Le Mensuel littéraire et poétique, mai 1999, par Alain Suied
Nelly Sachs : Cendre et lumière
[…] Nous voici en présence de l’intégralité de Dans les demeures de la mort – commencé en 43 – vaste célébration funèbre et secret poème d’amour au fiancé disparu, cri et adresse aux bourreaux et aux victimes… et nous voici en présence du deuxième recueil : Éclipse d’étoile, écrit après la guerre et tourné vers Israël et ses hautes figures bibliques. La voix de Nelly Sachs résonne enfin dans toute son amplitude, dans toute sa profondeur. C’est notre siècle fou qui parle à travers sa voix inoubliable.
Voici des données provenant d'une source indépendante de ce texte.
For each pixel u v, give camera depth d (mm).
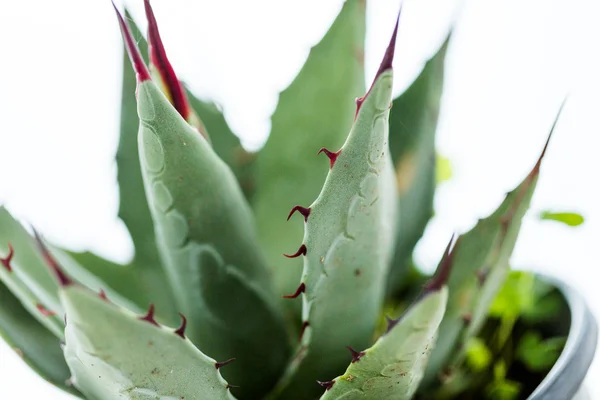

Nelly Sachs parle aux bourreaux : dans ce temps qui a détruit la parole et assassiné les voix, elle reconstruit la relation à l’autre, souligne le poids de l’inhumain en utilisant le moyen le plus fragile de l’humain – le souffle.
Poésie du souffle, de la confidence, appel à la poussière, cette poésie puise dans le dénuement, sa richesse, dans la mémoire d’un peuple, son sursaut d’avenir, dans la poésie détruite, son pouvoir d’écoute et d’échange.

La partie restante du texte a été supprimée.